___ RECORDS PROVIDED ___

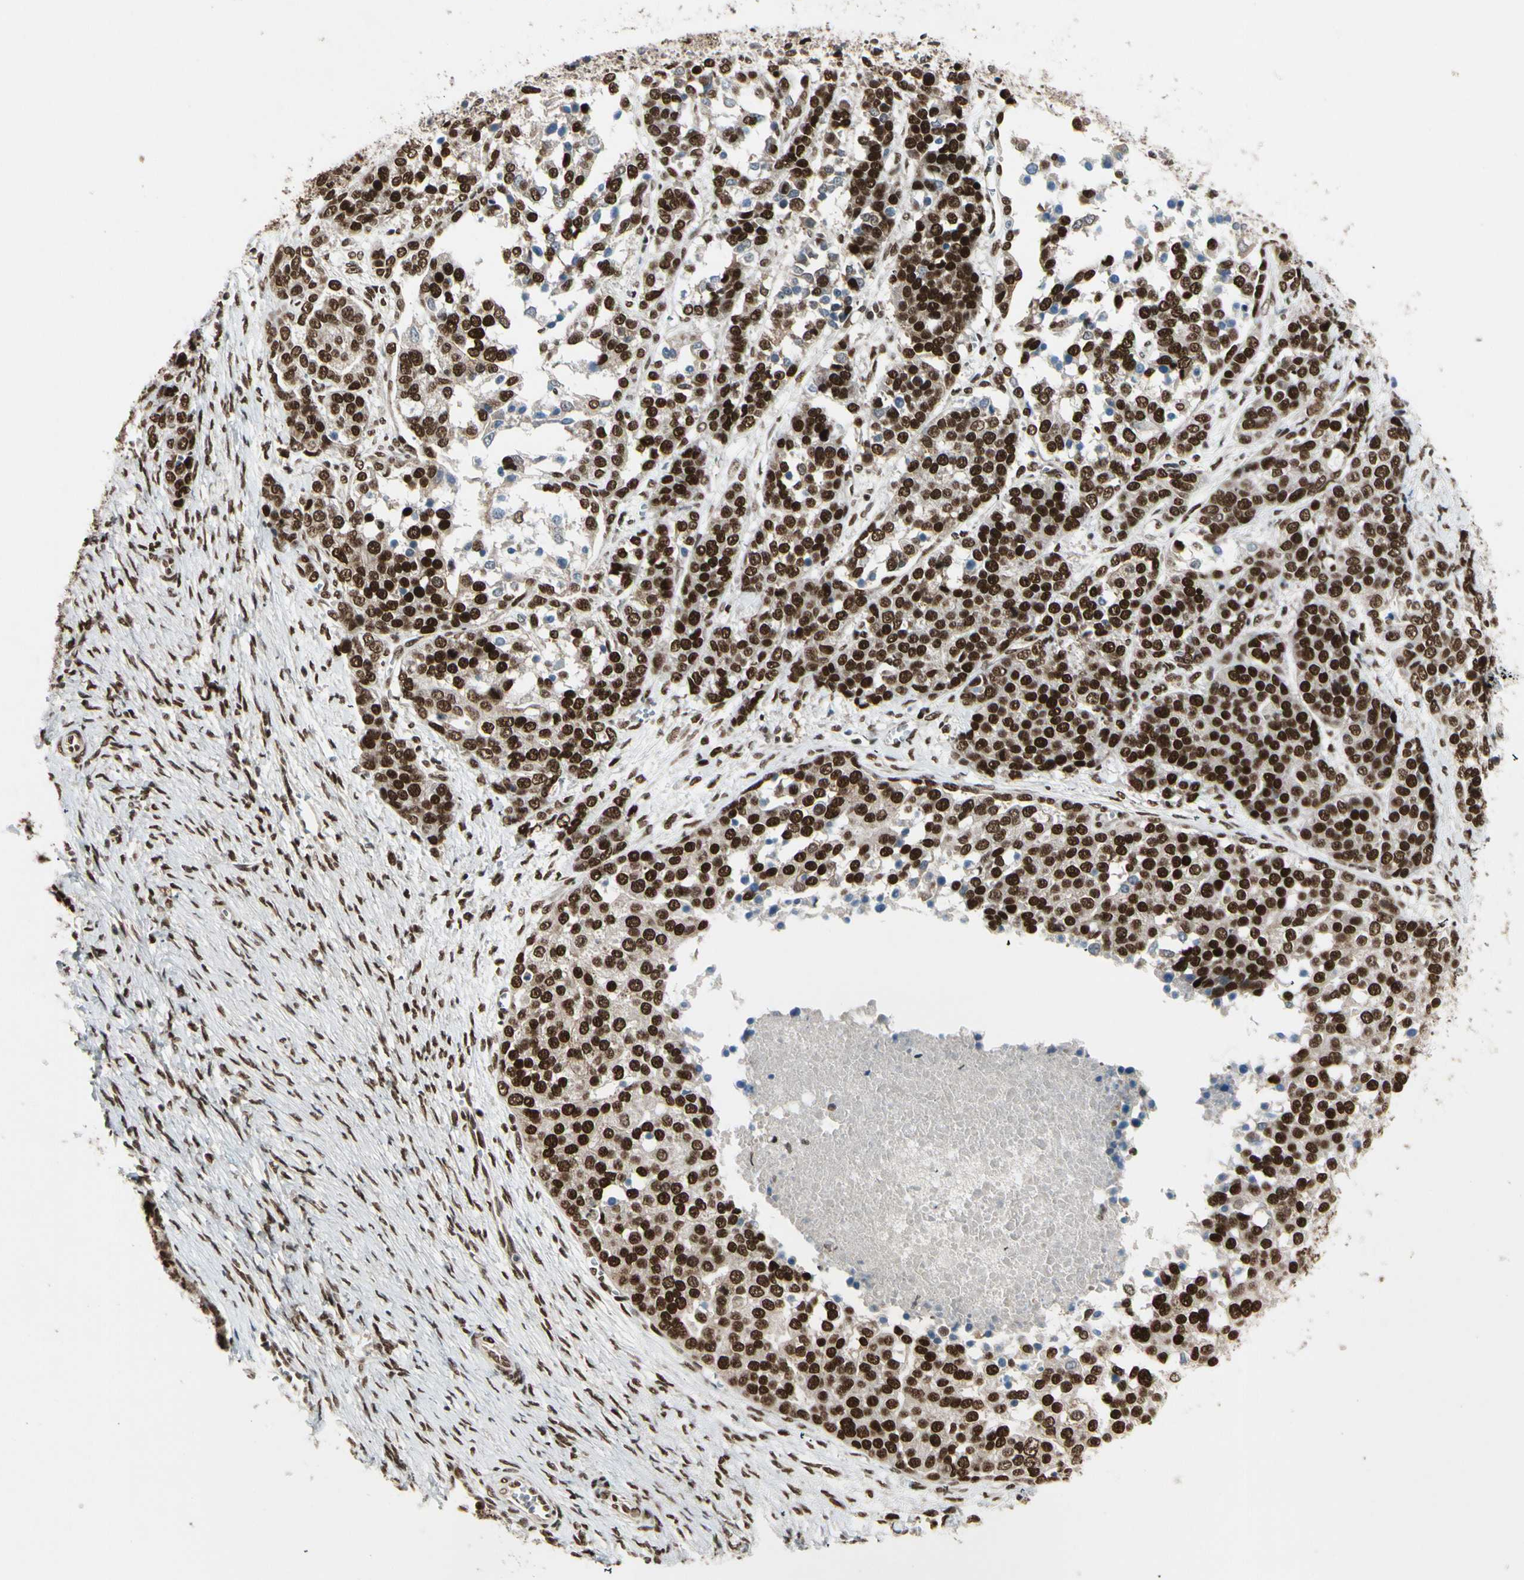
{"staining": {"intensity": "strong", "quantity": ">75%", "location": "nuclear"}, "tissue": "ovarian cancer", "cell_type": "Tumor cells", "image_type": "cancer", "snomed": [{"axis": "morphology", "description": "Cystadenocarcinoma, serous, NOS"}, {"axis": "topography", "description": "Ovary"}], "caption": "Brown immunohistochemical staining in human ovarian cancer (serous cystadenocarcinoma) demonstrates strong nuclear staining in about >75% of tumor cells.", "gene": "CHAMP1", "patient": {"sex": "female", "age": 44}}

___
___ RECORDS PROVIDED ___

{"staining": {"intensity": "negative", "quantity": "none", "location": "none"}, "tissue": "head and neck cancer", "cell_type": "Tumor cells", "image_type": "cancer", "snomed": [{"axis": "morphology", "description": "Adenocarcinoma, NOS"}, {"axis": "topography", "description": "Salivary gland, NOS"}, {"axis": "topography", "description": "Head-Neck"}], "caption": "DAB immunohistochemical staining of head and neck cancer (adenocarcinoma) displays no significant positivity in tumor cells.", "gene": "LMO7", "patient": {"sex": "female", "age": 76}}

___
___ RECORDS PROVIDED ___

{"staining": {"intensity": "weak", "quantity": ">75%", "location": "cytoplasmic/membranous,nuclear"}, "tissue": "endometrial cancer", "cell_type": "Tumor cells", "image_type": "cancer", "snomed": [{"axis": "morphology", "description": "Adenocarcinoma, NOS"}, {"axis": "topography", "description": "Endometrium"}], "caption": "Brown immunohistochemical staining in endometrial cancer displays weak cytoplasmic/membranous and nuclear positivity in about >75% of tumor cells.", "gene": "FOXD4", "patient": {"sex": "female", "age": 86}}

___

Copy every line of the data where "nuclear" is found.

{"staining": {"intensity": "strong", "quantity": ">75%", "location": "nuclear"}, "tissue": "ovarian cancer", "cell_type": "Tumor cells", "image_type": "cancer", "snomed": [{"axis": "morphology", "description": "Cystadenocarcinoma, serous, NOS"}, {"axis": "topography", "description": "Ovary"}], "caption": "Brown immunohistochemical staining in human ovarian cancer (serous cystadenocarcinoma) demonstrates strong nuclear staining in about >75% of tumor cells.", "gene": "CHAMP1", "patient": {"sex": "female", "age": 44}}
{"staining": {"intensity": "weak", "quantity": ">75%", "location": "cytoplasmic/membranous,nuclear"}, "tissue": "endometrial cancer", "cell_type": "Tumor cells", "image_type": "cancer", "snomed": [{"axis": "morphology", "description": "Adenocarcinoma, NOS"}, {"axis": "topography", "description": "Endometrium"}], "caption": "Brown immunohistochemical staining in endometrial cancer displays weak cytoplasmic/membranous and nuclear positivity in about >75% of tumor cells.", "gene": "FOXD4", "patient": {"sex": "female", "age": 86}}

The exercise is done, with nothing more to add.